------ Exercise data
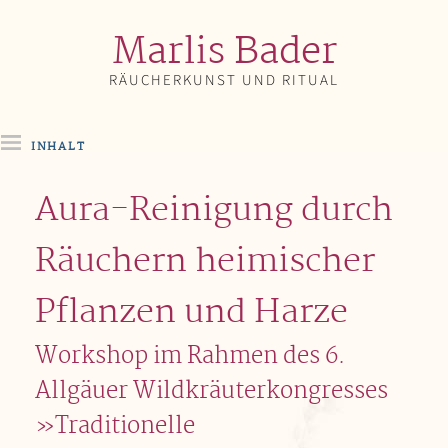
Zum
Inhalt
Marlis Bader
springen
RÄUCHERKUNST UND RITUAL
INHALT
Aura-Reinigung durch
Räuchern heimischer
Pflanzen und Harze
Workshop im Rahmen des 6.
Allgäuer Wildkräuterkongresses
»Traditionelle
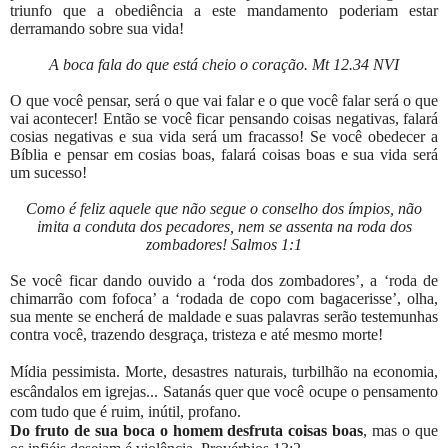
triunfo que a obediência a este mandamento poderiam estar
derramando sobre sua vida!
A boca fala do que está cheio o coração. Mt 12.34 NVI
O que você pensar, será o que vai falar e o que você falar será o que
vai acontecer! Então se você ficar pensando coisas negativas, falará
cosias negativas e sua vida será um fracasso! Se você obedecer a
Bíblia e pensar em cosias boas, falará coisas boas e sua vida será
um sucesso!
Como é feliz aquele que não segue o conselho dos ímpios, não
imita a conduta dos pecadores, nem se assenta na roda dos
zombadores! Salmos 1:1
Se você ficar dando ouvido a ‘roda dos zombadores’, a ‘roda de
chimarrão com fofoca’ a ‘rodada de copo com bagacerisse’, olha,
sua mente se encherá de maldade e suas palavras serão testemunhas
contra você, trazendo desgraça, tristeza e até mesmo morte!
Mídia pessimista. Morte, desastres naturais, turbilhão na economia,
escândalos em igrejas... Satanás quer que você ocupe o pensamento
com tudo que é ruim, inútil, profano.
Do fruto de sua boca o homem desfruta coisas boas
, mas o que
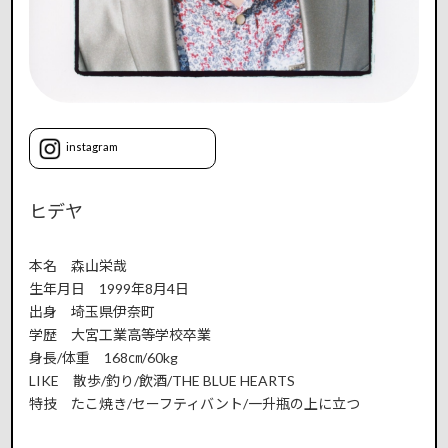
instagram
ヒデヤ
本名 森山栄哉
生年月日 1999年8月4日
出身 埼玉県伊奈町
学歴 大宮工業高等学校卒業
身長/体重 168㎝/60kg
LIKE 散歩/釣り/飲酒/THE BLUE HEARTS
特技 たこ焼き/セーフティバント/一升瓶の上に立つ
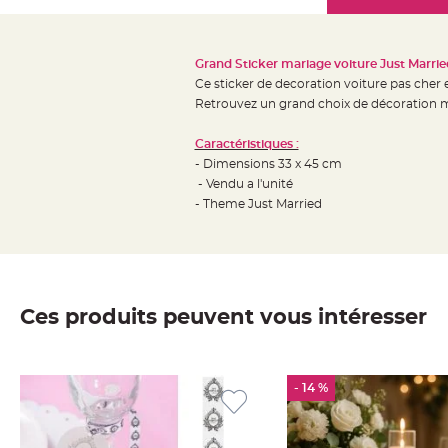
Mariage
the
Décoration
images
table
gallery
Grand Sticker mariage voiture Just Marrie
mariage
Ce sticker de decoration voiture pas cher e
Bougeoirs
Retrouvez un grand choix de décoration m
et
Caractéristiques :
Photophores
- Dimensions 33 x 45 cm
Bougie
- Vendu a l'unité
décoration
- Theme Just Married
Centre
de
table
&
Ces produits peuvent vous intéresser
Vase
Mariage
Chemin
de
- 14 %
table
Mariage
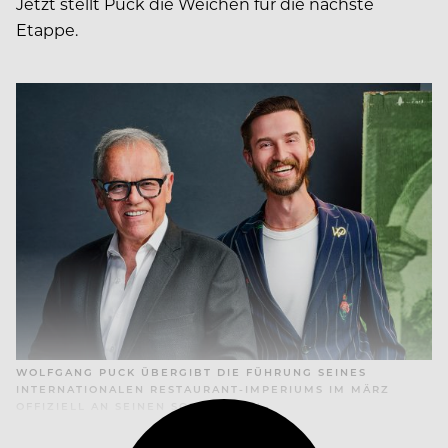
Jetzt stellt Puck die Weichen für die nächste
Etappe.
WOLFGANG PUCK ÜBERGIBT DIE FÜHRUNG SEINES
INTERNATIONALEN RESTAURANT-IMPERIUMS IM MÄRZ
OFFIZIELL AN SEINEN SOHN BYRON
------------
Exercise:
Reproduce every text line from all the rows above word for word, leaving the pictures out of your answer.

Solution to the exercise:
Zum
Inhalt
Marlis Bader
springen
RÄUCHERKUNST UND RITUAL
INHALT
Aura-Reinigung durch
Räuchern heimischer
Pflanzen und Harze
Workshop im Rahmen des 6.
Allgäuer Wildkräuterkongresses
»Traditionelle
triunfo que a obediência a este mandamento poderiam estar
derramando sobre sua vida!
A boca fala do que está cheio o coração. Mt 12.34 NVI
O que você pensar, será o que vai falar e o que você falar será o que
vai acontecer! Então se você ficar pensando coisas negativas, falará
cosias negativas e sua vida será um fracasso! Se você obedecer a
Bíblia e pensar em cosias boas, falará coisas boas e sua vida será
um sucesso!
Como é feliz aquele que não segue o conselho dos ímpios, não
imita a conduta dos pecadores, nem se assenta na roda dos
zombadores! Salmos 1:1
Se você ficar dando ouvido a ‘roda dos zombadores’, a ‘roda de
chimarrão com fofoca’ a ‘rodada de copo com bagacerisse’, olha,
sua mente se encherá de maldade e suas palavras serão testemunhas
contra você, trazendo desgraça, tristeza e até mesmo morte!
Mídia pessimista. Morte, desastres naturais, turbilhão na economia,
escândalos em igrejas... Satanás quer que você ocupe o pensamento
com tudo que é ruim, inútil, profano.
Do fruto de sua boca o homem desfruta coisas boas
, mas o que
instagram
ヒデヤ
本名 森山栄哉
生年月日 1999年8月4日
出身 埼玉県伊奈町
学歴 大宮工業高等学校卒業
身長/体重 168㎝/60kg
LIKE 散歩/釣り/飲酒/THE BLUE HEARTS
特技 たこ焼き/セーフティバント/一升瓶の上に立つ
Mariage
the
Décoration
images
table
gallery
Grand Sticker mariage voiture Just Marrie
mariage
Ce sticker de decoration voiture pas cher e
Bougeoirs
Retrouvez un grand choix de décoration m
et
Caractéristiques :
Photophores
- Dimensions 33 x 45 cm
Bougie
- Vendu a l'unité
décoration
- Theme Just Married
Centre
de
table
&
Ces produits peuvent vous intéresser
Vase
Mariage
Chemin
de
- 14 %
table
Mariage
Jetzt stellt Puck die Weichen für die nächste
Etappe.
WOLFGANG PUCK ÜBERGIBT DIE FÜHRUNG SEINES
INTERNATIONALEN RESTAURANT-IMPERIUMS IM MÄRZ
OFFIZIELL AN SEINEN SOHN BYRON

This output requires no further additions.